━━━━━ Alıntı metin ━━━━━

Sokağın başında pis bir koku karşılıyor beni.
Soğuk hava yetmiyormuş gibi bir de bu koku… Yine de bu kokuya aldırış etmeden,
yapış yapış olmuş sokaklarda alkol alabilen insanlara anlam veremedim.,
veremiyorum. Onlar, bu pis kokuya alışmışlardı; belki de tüm hayatı böyle
kokuyor olmasından, belki de sadece o anlık mutlu olmak için aldırış
etmiyorlardı.
Ellerim
cebimde, bir nebze soğuğu önemsemeyerek geçip gittim bu mutluluk saçılmaya
çalışılan masaların yanından. Saat gece 2’ye geliyordu. Tek istediğim sıcak bir yere
girip bir bira içmek ve biraz soluklanmak:
O
gün güya, tüm kalıplarımı kıracak, tek başıma çıkacak ve gitmekten çekindiğim,
üşendiğim yerleri gezecektim. O dükkana girecek bir şeyler soracak, o köşe
başındaki büfeden yemek alıp bir köşede yiyecektim… Öyle oldu. Yaptım. Fakat bu
yorgunluk, pişmanlığımla karışıyor ve yükümü çoğaltıyor. Dışarıda bana göre bir
şey yok, umudumun sınırlarını zorluyorum. Sadece bir bira içmek istedim tüm bu
düşüncelerin üzerine.
Gündüz
vakti gittiğim, sessiz sakin bir mekanın kapısına geldim. Ellerim cebimde, pis
kokunun üzerime bulaşmış olmasından rahatsızlık duyarak, kimseyle göz göze
gelmeden kapıdan içeri adımımı atmaya yeltendim. Bir el durdurdu beni. Öyle
yorgun düşmüştüm ki, bu engelle tüm bedenim sarsıldı. Kafamı kaldırdım, yapılı
bir adam; “Damsız almıyoruz.” dedi. “Dam?” diye soruverdim, anlayamamıştım.
“Kız.” diyerek net bir açıklama yaptı. Bir insanın farklı uzuvlarıyla
anılmasının pisliğini de ekledim duygularıma.
Dam.
Tek bir harf fazlalığı yaratarak söylenen bu kelime yanımda olmadığı için içeri
giremedim. Potansiyel bir sapık olarak nitelendirildiğim o yere girmek için
diretmedim. Geri döndüm ve yakındaki tekelden bir bira almaya karar verdim. Tek
istediğim yorgunluğumu atacağım bir bira içmek.

━━━━━ Görev girdileri ━━━━━

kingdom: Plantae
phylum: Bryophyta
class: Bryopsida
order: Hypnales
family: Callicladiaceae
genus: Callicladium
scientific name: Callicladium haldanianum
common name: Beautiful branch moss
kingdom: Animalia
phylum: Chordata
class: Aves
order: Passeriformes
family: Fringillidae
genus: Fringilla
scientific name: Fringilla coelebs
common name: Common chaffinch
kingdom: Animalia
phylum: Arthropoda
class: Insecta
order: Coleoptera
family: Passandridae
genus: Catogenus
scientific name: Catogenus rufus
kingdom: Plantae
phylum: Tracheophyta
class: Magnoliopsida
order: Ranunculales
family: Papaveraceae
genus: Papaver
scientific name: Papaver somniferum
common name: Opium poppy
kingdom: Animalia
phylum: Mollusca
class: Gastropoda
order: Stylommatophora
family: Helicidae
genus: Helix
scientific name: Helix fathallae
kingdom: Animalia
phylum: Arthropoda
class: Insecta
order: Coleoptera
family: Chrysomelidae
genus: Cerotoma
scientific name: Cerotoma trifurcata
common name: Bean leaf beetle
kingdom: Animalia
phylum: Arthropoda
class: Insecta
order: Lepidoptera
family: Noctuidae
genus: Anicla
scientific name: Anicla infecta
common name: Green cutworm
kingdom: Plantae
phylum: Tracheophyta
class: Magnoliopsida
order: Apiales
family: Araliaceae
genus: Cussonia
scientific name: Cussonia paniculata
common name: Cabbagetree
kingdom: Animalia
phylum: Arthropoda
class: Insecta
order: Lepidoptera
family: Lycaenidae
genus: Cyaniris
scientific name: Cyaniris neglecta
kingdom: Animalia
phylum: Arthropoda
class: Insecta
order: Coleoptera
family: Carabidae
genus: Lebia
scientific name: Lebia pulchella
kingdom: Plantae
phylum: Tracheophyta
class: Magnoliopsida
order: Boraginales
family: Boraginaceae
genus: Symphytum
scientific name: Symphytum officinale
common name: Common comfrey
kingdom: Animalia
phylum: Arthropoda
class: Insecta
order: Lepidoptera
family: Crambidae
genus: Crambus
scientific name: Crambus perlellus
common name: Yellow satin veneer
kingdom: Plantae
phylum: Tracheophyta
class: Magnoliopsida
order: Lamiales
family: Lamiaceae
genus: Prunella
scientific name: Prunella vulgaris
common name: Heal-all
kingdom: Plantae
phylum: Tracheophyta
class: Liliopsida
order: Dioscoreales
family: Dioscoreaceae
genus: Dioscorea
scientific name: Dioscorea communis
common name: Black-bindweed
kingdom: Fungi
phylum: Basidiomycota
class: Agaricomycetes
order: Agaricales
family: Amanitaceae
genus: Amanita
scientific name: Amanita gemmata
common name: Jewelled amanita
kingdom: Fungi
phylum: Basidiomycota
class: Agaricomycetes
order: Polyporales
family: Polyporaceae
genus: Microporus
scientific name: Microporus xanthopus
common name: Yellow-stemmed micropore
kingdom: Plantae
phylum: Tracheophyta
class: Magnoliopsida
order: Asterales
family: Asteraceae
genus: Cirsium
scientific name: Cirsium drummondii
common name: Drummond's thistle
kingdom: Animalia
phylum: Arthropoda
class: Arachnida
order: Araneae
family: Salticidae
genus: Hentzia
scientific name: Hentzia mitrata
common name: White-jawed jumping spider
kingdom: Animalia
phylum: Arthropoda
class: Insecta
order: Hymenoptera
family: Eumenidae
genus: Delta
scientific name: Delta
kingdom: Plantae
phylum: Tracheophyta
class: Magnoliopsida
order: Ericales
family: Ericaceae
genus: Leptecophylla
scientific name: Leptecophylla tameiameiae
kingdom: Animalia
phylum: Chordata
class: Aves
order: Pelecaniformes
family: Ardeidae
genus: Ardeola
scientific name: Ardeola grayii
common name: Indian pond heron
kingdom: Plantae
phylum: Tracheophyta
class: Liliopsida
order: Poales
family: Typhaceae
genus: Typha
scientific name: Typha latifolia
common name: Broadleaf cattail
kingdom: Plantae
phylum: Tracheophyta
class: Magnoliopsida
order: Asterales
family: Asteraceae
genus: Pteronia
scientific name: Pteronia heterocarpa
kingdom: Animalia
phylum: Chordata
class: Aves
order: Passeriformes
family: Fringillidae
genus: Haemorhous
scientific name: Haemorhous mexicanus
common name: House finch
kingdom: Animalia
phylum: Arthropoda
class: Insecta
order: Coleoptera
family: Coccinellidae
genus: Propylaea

━━━━━

**Görev listesi**.
• 1. Alıntı metinde "Tek bir harf" sözlerinden "bir bira içmek." sözlerine kadar her şeyi, iki uç da dahil olmak üzere yazdırır mısın?
• 2. Kayıtların başından "scientific name: Anicla infecta" ifadesini içeren satıra kadar her şeyi, o satır da dahil, "family" yerine "familia" koyarak ve geri kalanını değiştirmeden yeniden verir misin? Yalnızca bu satırları ver.

**Görev sonuçları**.
• 1.
Tek bir harf fazlalığı yaratarak söylenen bu kelime yanımda olmadığı için içeri
giremedim. Potansiyel bir sapık olarak nitelendirildiğim o yere girmek için
diretmedim. Geri döndüm ve yakındaki tekelden bir bira almaya karar verdim. Tek
istediğim yorgunluğumu atacağım bir bira içmek.

• 2.
kingdom: Plantae
phylum: Bryophyta
class: Bryopsida
order: Hypnales
familia: Callicladiaceae
genus: Callicladium
scientific name: Callicladium haldanianum
common name: Beautiful branch moss
kingdom: Animalia
phylum: Chordata
class: Aves
order: Passeriformes
familia: Fringillidae
genus: Fringilla
scientific name: Fringilla coelebs
common name: Common chaffinch
kingdom: Animalia
phylum: Arthropoda
class: Insecta
order: Coleoptera
familia: Passandridae
genus: Catogenus
scientific name: Catogenus rufus
kingdom: Plantae
phylum: Tracheophyta
class: Magnoliopsida
order: Ranunculales
familia: Papaveraceae
genus: Papaver
scientific name: Papaver somniferum
common name: Opium poppy
kingdom: Animalia
phylum: Mollusca
class: Gastropoda
order: Stylommatophora
familia: Helicidae
genus: Helix
scientific name: Helix fathallae
kingdom: Animalia
phylum: Arthropoda
class: Insecta
order: Coleoptera
familia: Chrysomelidae
genus: Cerotoma
scientific name: Cerotoma trifurcata
common name: Bean leaf beetle
kingdom: Animalia
phylum: Arthropoda
class: Insecta
order: Lepidoptera
familia: Noctuidae
genus: Anicla
scientific name: Anicla infecta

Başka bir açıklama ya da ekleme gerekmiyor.